• Task prompt
Count the lines of the records below that contain the word "digital", and give only the number.

• Data to use
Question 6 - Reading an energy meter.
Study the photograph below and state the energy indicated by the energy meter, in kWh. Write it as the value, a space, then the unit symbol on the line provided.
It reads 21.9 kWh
==
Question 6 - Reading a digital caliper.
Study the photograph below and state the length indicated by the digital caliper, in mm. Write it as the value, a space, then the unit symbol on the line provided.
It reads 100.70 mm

• Solution to the problem
2